WHAT THE TASK ASKS – Output the records below again, precisely as they are written.

* * *

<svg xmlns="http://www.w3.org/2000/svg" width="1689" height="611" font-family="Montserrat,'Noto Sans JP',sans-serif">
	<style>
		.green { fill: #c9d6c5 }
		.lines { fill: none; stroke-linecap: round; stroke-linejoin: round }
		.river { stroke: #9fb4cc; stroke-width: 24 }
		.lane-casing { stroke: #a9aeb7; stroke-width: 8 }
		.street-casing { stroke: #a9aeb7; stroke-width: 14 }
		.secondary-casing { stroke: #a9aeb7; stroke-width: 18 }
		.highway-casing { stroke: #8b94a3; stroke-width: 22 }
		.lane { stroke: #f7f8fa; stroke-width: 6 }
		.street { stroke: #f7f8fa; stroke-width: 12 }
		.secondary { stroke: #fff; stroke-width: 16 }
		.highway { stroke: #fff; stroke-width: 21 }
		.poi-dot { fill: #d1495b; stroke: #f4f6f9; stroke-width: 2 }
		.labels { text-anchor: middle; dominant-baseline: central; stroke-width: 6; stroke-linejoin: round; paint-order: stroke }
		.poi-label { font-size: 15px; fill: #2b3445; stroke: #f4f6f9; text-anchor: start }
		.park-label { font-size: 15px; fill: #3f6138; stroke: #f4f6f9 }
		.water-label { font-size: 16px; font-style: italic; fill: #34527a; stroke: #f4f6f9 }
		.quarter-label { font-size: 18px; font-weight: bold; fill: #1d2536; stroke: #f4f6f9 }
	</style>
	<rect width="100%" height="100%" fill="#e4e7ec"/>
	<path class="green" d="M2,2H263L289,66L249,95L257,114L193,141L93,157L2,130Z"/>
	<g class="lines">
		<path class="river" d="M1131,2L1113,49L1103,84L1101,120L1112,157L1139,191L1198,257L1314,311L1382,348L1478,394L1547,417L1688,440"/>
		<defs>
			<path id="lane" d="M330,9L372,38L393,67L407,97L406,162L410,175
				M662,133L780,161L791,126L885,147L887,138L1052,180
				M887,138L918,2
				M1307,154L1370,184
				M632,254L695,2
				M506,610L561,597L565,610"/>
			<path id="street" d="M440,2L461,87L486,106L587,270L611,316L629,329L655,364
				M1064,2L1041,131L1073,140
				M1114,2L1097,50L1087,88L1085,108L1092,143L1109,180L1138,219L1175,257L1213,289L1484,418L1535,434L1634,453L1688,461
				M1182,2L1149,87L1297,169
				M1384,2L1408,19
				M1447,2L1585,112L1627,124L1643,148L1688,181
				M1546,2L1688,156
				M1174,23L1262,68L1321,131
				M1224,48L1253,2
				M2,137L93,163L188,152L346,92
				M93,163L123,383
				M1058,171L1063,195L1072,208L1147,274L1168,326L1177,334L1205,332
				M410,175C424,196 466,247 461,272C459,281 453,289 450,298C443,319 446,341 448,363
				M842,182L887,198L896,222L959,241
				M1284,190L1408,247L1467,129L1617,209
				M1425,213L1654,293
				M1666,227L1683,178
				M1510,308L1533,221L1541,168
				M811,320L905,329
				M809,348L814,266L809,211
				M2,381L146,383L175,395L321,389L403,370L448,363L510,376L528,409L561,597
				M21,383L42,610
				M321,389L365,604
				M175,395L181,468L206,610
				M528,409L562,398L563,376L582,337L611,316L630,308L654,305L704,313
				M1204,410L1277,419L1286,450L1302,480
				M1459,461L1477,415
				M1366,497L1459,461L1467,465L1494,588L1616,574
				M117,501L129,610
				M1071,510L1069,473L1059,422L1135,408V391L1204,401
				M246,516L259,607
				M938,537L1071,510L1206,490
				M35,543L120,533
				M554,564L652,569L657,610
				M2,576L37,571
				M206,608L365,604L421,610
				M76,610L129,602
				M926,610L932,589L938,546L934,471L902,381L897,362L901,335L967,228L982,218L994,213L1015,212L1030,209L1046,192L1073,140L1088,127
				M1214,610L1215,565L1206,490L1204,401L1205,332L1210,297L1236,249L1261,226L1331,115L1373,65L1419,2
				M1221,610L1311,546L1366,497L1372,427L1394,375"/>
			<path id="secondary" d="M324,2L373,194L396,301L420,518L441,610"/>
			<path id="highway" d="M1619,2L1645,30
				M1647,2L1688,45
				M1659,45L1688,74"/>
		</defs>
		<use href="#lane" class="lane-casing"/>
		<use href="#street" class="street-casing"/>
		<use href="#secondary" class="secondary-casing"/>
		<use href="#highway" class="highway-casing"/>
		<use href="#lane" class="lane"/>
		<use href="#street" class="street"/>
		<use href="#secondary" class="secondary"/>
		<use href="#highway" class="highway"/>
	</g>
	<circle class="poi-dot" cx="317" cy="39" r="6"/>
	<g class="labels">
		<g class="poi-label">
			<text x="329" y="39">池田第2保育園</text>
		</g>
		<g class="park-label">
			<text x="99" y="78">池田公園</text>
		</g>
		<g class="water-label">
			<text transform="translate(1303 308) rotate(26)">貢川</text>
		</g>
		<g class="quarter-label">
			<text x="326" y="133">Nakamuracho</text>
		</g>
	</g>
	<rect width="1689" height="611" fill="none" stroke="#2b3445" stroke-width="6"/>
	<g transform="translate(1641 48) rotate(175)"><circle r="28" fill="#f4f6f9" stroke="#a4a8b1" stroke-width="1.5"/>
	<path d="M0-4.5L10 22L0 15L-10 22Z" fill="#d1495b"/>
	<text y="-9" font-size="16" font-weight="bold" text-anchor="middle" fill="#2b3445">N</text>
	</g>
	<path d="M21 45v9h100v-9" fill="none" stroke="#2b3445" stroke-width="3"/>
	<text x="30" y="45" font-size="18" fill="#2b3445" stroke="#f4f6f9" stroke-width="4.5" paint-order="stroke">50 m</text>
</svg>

* * *

FINAL ANSWER –
<svg xmlns="http://www.w3.org/2000/svg" width="1689" height="611" font-family="Montserrat,'Noto Sans JP',sans-serif">
	<style>
		.green { fill: #c9d6c5 }
		.lines { fill: none; stroke-linecap: round; stroke-linejoin: round }
		.river { stroke: #9fb4cc; stroke-width: 24 }
		.lane-casing { stroke: #a9aeb7; stroke-width: 8 }
		.street-casing { stroke: #a9aeb7; stroke-width: 14 }
		.secondary-casing { stroke: #a9aeb7; stroke-width: 18 }
		.highway-casing { stroke: #8b94a3; stroke-width: 22 }
		.lane { stroke: #f7f8fa; stroke-width: 6 }
		.street { stroke: #f7f8fa; stroke-width: 12 }
		.secondary { stroke: #fff; stroke-width: 16 }
		.highway { stroke: #fff; stroke-width: 21 }
		.poi-dot { fill: #d1495b; stroke: #f4f6f9; stroke-width: 2 }
		.labels { text-anchor: middle; dominant-baseline: central; stroke-width: 6; stroke-linejoin: round; paint-order: stroke }
		.poi-label { font-size: 15px; fill: #2b3445; stroke: #f4f6f9; text-anchor: start }
		.park-label { font-size: 15px; fill: #3f6138; stroke: #f4f6f9 }
		.water-label { font-size: 16px; font-style: italic; fill: #34527a; stroke: #f4f6f9 }
		.quarter-label { font-size: 18px; font-weight: bold; fill: #1d2536; stroke: #f4f6f9 }
	</style>
	<rect width="100%" height="100%" fill="#e4e7ec"/>
	<path class="green" d="M2,2H263L289,66L249,95L257,114L193,141L93,157L2,130Z"/>
	<g class="lines">
		<path class="river" d="M1131,2L1113,49L1103,84L1101,120L1112,157L1139,191L1198,257L1314,311L1382,348L1478,394L1547,417L1688,440"/>
		<defs>
			<path id="lane" d="M330,9L372,38L393,67L407,97L406,162L410,175
				M662,133L780,161L791,126L885,147L887,138L1052,180
				M887,138L918,2
				M1307,154L1370,184
				M632,254L695,2
				M506,610L561,597L565,610"/>
			<path id="street" d="M440,2L461,87L486,106L587,270L611,316L629,329L655,364
				M1064,2L1041,131L1073,140
				M1114,2L1097,50L1087,88L1085,108L1092,143L1109,180L1138,219L1175,257L1213,289L1484,418L1535,434L1634,453L1688,461
				M1182,2L1149,87L1297,169
				M1384,2L1408,19
				M1447,2L1585,112L1627,124L1643,148L1688,181
				M1546,2L1688,156
				M1174,23L1262,68L1321,131
				M1224,48L1253,2
				M2,137L93,163L188,152L346,92
				M93,163L123,383
				M1058,171L1063,195L1072,208L1147,274L1168,326L1177,334L1205,332
				M410,175C424,196 466,247 461,272C459,281 453,289 450,298C443,319 446,341 448,363
				M842,182L887,198L896,222L959,241
				M1284,190L1408,247L1467,129L1617,209
				M1425,213L1654,293
				M1666,227L1683,178
				M1510,308L1533,221L1541,168
				M811,320L905,329
				M809,348L814,266L809,211
				M2,381L146,383L175,395L321,389L403,370L448,363L510,376L528,409L561,597
				M21,383L42,610
				M321,389L365,604
				M175,395L181,468L206,610
				M528,409L562,398L563,376L582,337L611,316L630,308L654,305L704,313
				M1204,410L1277,419L1286,450L1302,480
				M1459,461L1477,415
				M1366,497L1459,461L1467,465L1494,588L1616,574
				M117,501L129,610
				M1071,510L1069,473L1059,422L1135,408V391L1204,401
				M246,516L259,607
				M938,537L1071,510L1206,490
				M35,543L120,533
				M554,564L652,569L657,610
				M2,576L37,571
				M206,608L365,604L421,610
				M76,610L129,602
				M926,610L932,589L938,546L934,471L902,381L897,362L901,335L967,228L982,218L994,213L1015,212L1030,209L1046,192L1073,140L1088,127
				M1214,610L1215,565L1206,490L1204,401L1205,332L1210,297L1236,249L1261,226L1331,115L1373,65L1419,2
				M1221,610L1311,546L1366,497L1372,427L1394,375"/>
			<path id="secondary" d="M324,2L373,194L396,301L420,518L441,610"/>
			<path id="highway" d="M1619,2L1645,30
				M1647,2L1688,45
				M1659,45L1688,74"/>
		</defs>
		<use href="#lane" class="lane-casing"/>
		<use href="#street" class="street-casing"/>
		<use href="#secondary" class="secondary-casing"/>
		<use href="#highway" class="highway-casing"/>
		<use href="#lane" class="lane"/>
		<use href="#street" class="street"/>
		<use href="#secondary" class="secondary"/>
		<use href="#highway" class="highway"/>
	</g>
	<circle class="poi-dot" cx="317" cy="39" r="6"/>
	<g class="labels">
		<g class="poi-label">
			<text x="329" y="39">池田第2保育園</text>
		</g>
		<g class="park-label">
			<text x="99" y="78">池田公園</text>
		</g>
		<g class="water-label">
			<text transform="translate(1303 308) rotate(26)">貢川</text>
		</g>
		<g class="quarter-label">
			<text x="326" y="133">Nakamuracho</text>
		</g>
	</g>
	<rect width="1689" height="611" fill="none" stroke="#2b3445" stroke-width="6"/>
	<g transform="translate(1641 48) rotate(175)"><circle r="28" fill="#f4f6f9" stroke="#a4a8b1" stroke-width="1.5"/>
	<path d="M0-4.5L10 22L0 15L-10 22Z" fill="#d1495b"/>
	<text y="-9" font-size="16" font-weight="bold" text-anchor="middle" fill="#2b3445">N</text>
	</g>
	<path d="M21 45v9h100v-9" fill="none" stroke="#2b3445" stroke-width="3"/>
	<text x="30" y="45" font-size="18" fill="#2b3445" stroke="#f4f6f9" stroke-width="4.5" paint-order="stroke">50 m</text>
</svg>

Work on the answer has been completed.